> DIRECTIONS
Only the lines below between the ones containing "- Develop initial system monitoring" and "- Build advanced content moderation tools", inclusive, are to be reproduced, each exactly as it stands.
——————————
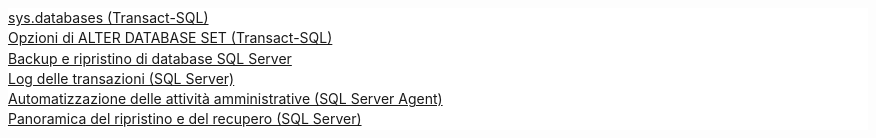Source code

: [sys.databases &#40;Transact-SQL&#41;](../../relational-databases/system-catalog-views/sys-databases-transact-sql.md)   
 [Opzioni di ALTER DATABASE SET &#40;Transact-SQL&#41;](../../t-sql/statements/alter-database-transact-sql-set-options.md)   
 [Backup e ripristino di database SQL Server](../../relational-databases/backup-restore/back-up-and-restore-of-sql-server-databases.md)   
 [Log delle transazioni &#40;SQL Server&#41;](../../relational-databases/logs/the-transaction-log-sql-server.md)   
 [Automatizzazione delle attività amministrative &#40;SQL Server Agent&#41;](http://msdn.microsoft.com/library/541ee5ac-2c9f-4b74-b4f0-13b7bd5920b0)   
 [Panoramica del ripristino e del recupero &#40;SQL Server&#41;](../../relational-databases/backup-restore/restore-and-recovery-overview-sql-server.md)  
  
  

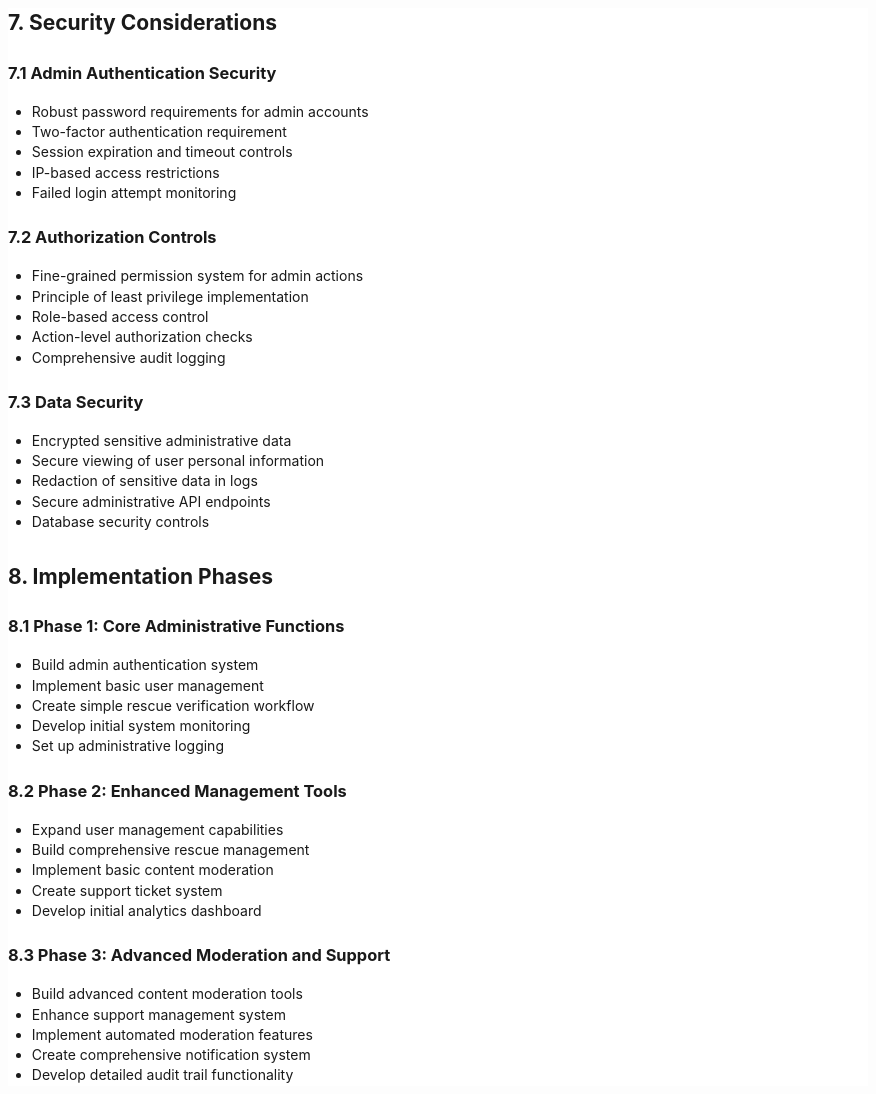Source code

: ## 7. Security Considerations

### 7.1 Admin Authentication Security

- Robust password requirements for admin accounts
- Two-factor authentication requirement
- Session expiration and timeout controls
- IP-based access restrictions
- Failed login attempt monitoring

### 7.2 Authorization Controls

- Fine-grained permission system for admin actions
- Principle of least privilege implementation
- Role-based access control
- Action-level authorization checks
- Comprehensive audit logging

### 7.3 Data Security

- Encrypted sensitive administrative data
- Secure viewing of user personal information
- Redaction of sensitive data in logs
- Secure administrative API endpoints
- Database security controls

## 8. Implementation Phases

### 8.1 Phase 1: Core Administrative Functions

- Build admin authentication system
- Implement basic user management
- Create simple rescue verification workflow
- Develop initial system monitoring
- Set up administrative logging

### 8.2 Phase 2: Enhanced Management Tools

- Expand user management capabilities
- Build comprehensive rescue management
- Implement basic content moderation
- Create support ticket system
- Develop initial analytics dashboard

### 8.3 Phase 3: Advanced Moderation and Support

- Build advanced content moderation tools
- Enhance support management system
- Implement automated moderation features
- Create comprehensive notification system
- Develop detailed audit trail functionality
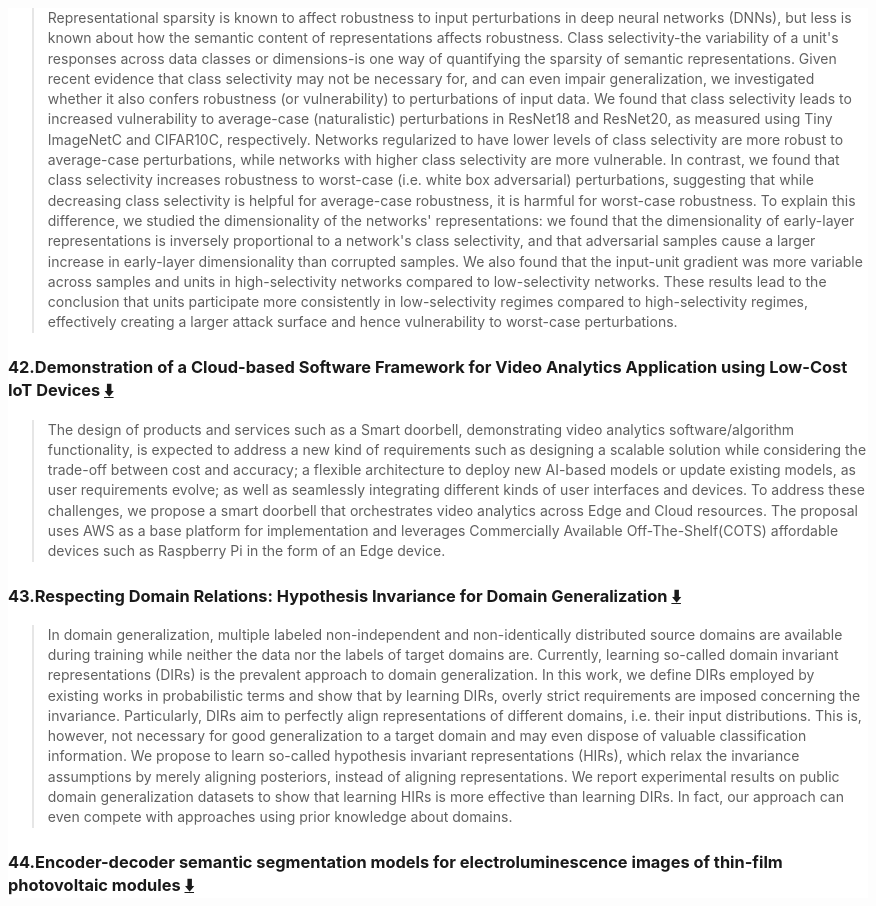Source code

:>  Representational sparsity is known to affect robustness to input perturbations in deep neural networks (DNNs), but less is known about how the semantic content of representations affects robustness. Class selectivity-the variability of a unit's responses across data classes or dimensions-is one way of quantifying the sparsity of semantic representations. Given recent evidence that class selectivity may not be necessary for, and can even impair generalization, we investigated whether it also confers robustness (or vulnerability) to perturbations of input data. We found that class selectivity leads to increased vulnerability to average-case (naturalistic) perturbations in ResNet18 and ResNet20, as measured using Tiny ImageNetC and CIFAR10C, respectively. Networks regularized to have lower levels of class selectivity are more robust to average-case perturbations, while networks with higher class selectivity are more vulnerable. In contrast, we found that class selectivity increases robustness to worst-case (i.e. white box adversarial) perturbations, suggesting that while decreasing class selectivity is helpful for average-case robustness, it is harmful for worst-case robustness. To explain this difference, we studied the dimensionality of the networks' representations: we found that the dimensionality of early-layer representations is inversely proportional to a network's class selectivity, and that adversarial samples cause a larger increase in early-layer dimensionality than corrupted samples. We also found that the input-unit gradient was more variable across samples and units in high-selectivity networks compared to low-selectivity networks. These results lead to the conclusion that units participate more consistently in low-selectivity regimes compared to high-selectivity regimes, effectively creating a larger attack surface and hence vulnerability to worst-case perturbations.      
### 42.Demonstration of a Cloud-based Software Framework for Video Analytics Application using Low-Cost IoT Devices  [ :arrow_down: ](https://arxiv.org/pdf/2010.07680.pdf)
>  The design of products and services such as a Smart doorbell, demonstrating video analytics software/algorithm functionality, is expected to address a new kind of requirements such as designing a scalable solution while considering the trade-off between cost and accuracy; a flexible architecture to deploy new AI-based models or update existing models, as user requirements evolve; as well as seamlessly integrating different kinds of user interfaces and devices. To address these challenges, we propose a smart doorbell that orchestrates video analytics across Edge and Cloud resources. The proposal uses AWS as a base platform for implementation and leverages Commercially Available Off-The-Shelf(COTS) affordable devices such as Raspberry Pi in the form of an Edge device.      
### 43.Respecting Domain Relations: Hypothesis Invariance for Domain Generalization  [ :arrow_down: ](https://arxiv.org/pdf/2010.07591.pdf)
>  In domain generalization, multiple labeled non-independent and non-identically distributed source domains are available during training while neither the data nor the labels of target domains are. Currently, learning so-called domain invariant representations (DIRs) is the prevalent approach to domain generalization. In this work, we define DIRs employed by existing works in probabilistic terms and show that by learning DIRs, overly strict requirements are imposed concerning the invariance. Particularly, DIRs aim to perfectly align representations of different domains, i.e. their input distributions. This is, however, not necessary for good generalization to a target domain and may even dispose of valuable classification information. We propose to learn so-called hypothesis invariant representations (HIRs), which relax the invariance assumptions by merely aligning posteriors, instead of aligning representations. We report experimental results on public domain generalization datasets to show that learning HIRs is more effective than learning DIRs. In fact, our approach can even compete with approaches using prior knowledge about domains.      
### 44.Encoder-decoder semantic segmentation models for electroluminescence images of thin-film photovoltaic modules  [ :arrow_down: ](https://arxiv.org/pdf/2010.07556.pdf)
——————————
> TASK SOLUTION
- Develop initial system monitoring
- Set up administrative logging

### 8.2 Phase 2: Enhanced Management Tools

- Expand user management capabilities
- Build comprehensive rescue management
- Implement basic content moderation
- Create support ticket system
- Develop initial analytics dashboard

### 8.3 Phase 3: Advanced Moderation and Support

- Build advanced content moderation tools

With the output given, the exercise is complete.